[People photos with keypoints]
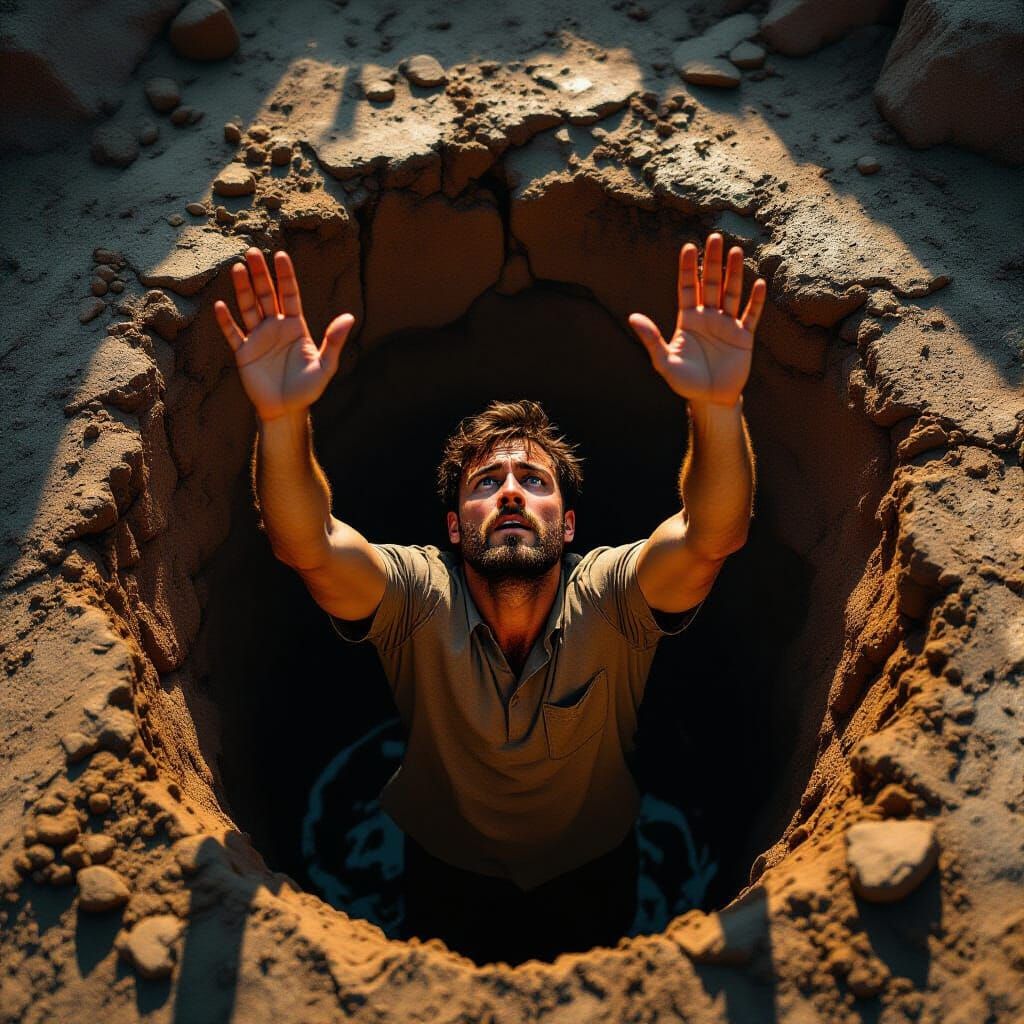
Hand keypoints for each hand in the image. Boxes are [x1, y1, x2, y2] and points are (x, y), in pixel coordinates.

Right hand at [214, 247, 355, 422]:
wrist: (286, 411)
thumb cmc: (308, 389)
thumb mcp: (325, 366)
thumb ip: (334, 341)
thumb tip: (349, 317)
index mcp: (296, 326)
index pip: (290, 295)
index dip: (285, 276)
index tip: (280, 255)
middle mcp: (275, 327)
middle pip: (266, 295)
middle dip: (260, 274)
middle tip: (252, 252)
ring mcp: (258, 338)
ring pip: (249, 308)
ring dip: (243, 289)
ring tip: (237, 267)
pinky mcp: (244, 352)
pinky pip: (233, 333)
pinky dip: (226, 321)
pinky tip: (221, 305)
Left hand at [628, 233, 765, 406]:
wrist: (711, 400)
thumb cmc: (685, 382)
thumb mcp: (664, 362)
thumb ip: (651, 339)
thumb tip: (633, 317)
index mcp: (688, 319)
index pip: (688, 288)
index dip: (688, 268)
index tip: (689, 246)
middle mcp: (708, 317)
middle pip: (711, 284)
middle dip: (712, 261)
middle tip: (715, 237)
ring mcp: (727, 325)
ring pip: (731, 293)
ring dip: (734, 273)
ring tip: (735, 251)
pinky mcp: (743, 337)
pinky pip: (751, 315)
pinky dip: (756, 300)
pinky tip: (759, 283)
...
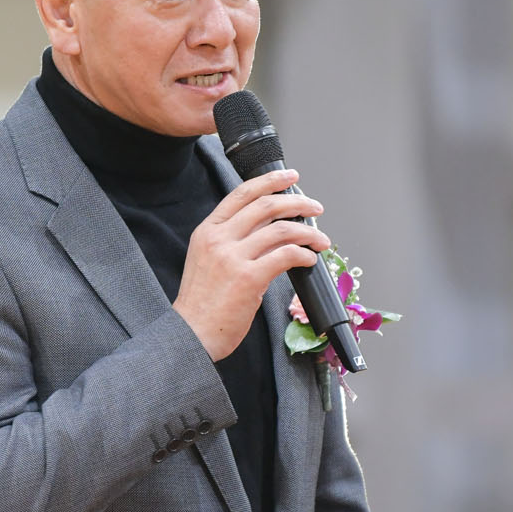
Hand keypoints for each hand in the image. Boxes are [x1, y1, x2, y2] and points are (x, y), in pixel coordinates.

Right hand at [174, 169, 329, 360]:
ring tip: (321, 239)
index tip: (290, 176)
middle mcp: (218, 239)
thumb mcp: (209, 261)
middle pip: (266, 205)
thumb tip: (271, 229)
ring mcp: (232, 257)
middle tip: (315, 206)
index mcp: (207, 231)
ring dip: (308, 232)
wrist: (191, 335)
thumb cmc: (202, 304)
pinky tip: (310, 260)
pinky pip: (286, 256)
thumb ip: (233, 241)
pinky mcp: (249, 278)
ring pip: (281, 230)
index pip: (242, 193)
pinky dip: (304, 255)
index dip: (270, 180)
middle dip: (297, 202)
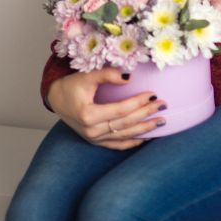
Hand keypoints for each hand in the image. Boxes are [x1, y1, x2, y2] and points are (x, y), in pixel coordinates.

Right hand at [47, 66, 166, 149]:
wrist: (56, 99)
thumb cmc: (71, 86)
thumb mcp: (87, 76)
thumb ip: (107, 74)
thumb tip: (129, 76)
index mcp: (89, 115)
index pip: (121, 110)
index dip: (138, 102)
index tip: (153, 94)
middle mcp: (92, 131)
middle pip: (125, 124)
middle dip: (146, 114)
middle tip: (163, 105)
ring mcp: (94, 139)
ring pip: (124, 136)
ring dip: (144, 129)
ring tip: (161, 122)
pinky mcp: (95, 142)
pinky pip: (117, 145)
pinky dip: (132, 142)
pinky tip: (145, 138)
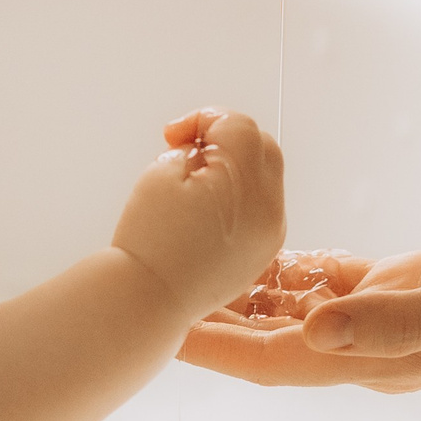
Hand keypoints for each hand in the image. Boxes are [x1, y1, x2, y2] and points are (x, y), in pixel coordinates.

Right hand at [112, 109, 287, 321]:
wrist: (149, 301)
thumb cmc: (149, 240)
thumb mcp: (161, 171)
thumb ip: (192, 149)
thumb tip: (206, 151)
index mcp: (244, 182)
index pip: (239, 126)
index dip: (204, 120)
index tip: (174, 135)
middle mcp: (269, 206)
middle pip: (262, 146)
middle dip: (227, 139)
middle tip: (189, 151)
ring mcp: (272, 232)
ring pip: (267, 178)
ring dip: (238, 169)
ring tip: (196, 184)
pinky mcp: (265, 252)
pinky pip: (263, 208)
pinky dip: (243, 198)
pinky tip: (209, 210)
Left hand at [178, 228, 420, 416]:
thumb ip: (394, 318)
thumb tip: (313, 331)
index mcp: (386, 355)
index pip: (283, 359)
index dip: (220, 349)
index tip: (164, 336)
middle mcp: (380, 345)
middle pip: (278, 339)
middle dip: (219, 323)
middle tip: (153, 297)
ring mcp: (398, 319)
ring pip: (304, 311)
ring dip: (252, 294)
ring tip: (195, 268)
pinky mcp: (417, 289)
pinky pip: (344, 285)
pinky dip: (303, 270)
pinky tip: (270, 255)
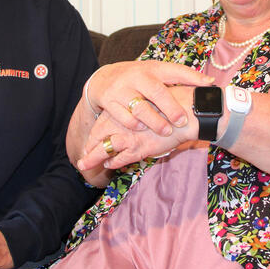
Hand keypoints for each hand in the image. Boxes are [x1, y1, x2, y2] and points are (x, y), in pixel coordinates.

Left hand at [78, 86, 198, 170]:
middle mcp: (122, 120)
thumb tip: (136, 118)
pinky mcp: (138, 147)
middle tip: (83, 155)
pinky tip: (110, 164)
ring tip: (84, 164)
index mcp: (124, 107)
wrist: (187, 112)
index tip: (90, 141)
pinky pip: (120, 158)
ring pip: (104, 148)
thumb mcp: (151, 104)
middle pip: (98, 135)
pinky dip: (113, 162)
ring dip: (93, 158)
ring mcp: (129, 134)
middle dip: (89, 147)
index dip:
--
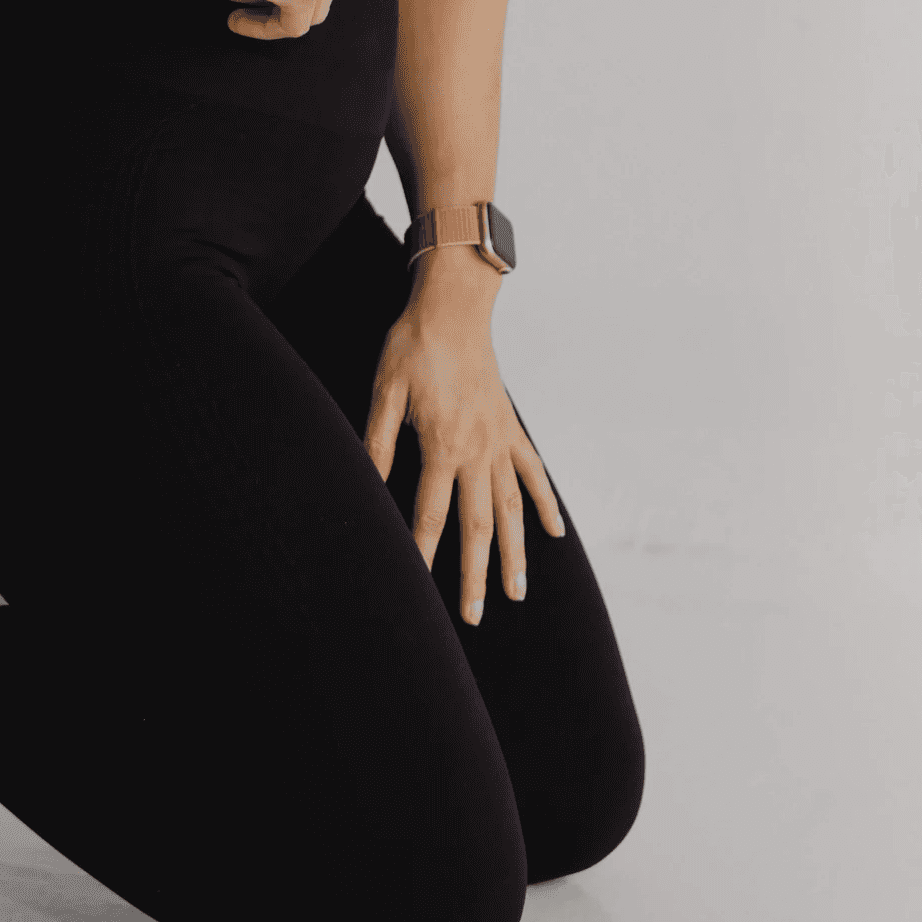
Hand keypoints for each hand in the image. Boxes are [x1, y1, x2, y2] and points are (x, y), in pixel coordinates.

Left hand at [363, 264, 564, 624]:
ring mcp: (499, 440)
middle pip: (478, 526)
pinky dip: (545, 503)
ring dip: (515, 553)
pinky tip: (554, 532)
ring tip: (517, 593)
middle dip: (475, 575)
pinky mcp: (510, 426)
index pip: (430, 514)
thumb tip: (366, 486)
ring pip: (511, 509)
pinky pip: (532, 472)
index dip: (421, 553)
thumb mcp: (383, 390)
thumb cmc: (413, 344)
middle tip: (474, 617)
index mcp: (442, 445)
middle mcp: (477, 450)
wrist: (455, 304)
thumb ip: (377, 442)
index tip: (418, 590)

> ASSIGNMENT
Provide only the count of lines in the records above that hold the word "Left".

> OUTPUT FOR THIS TASK
4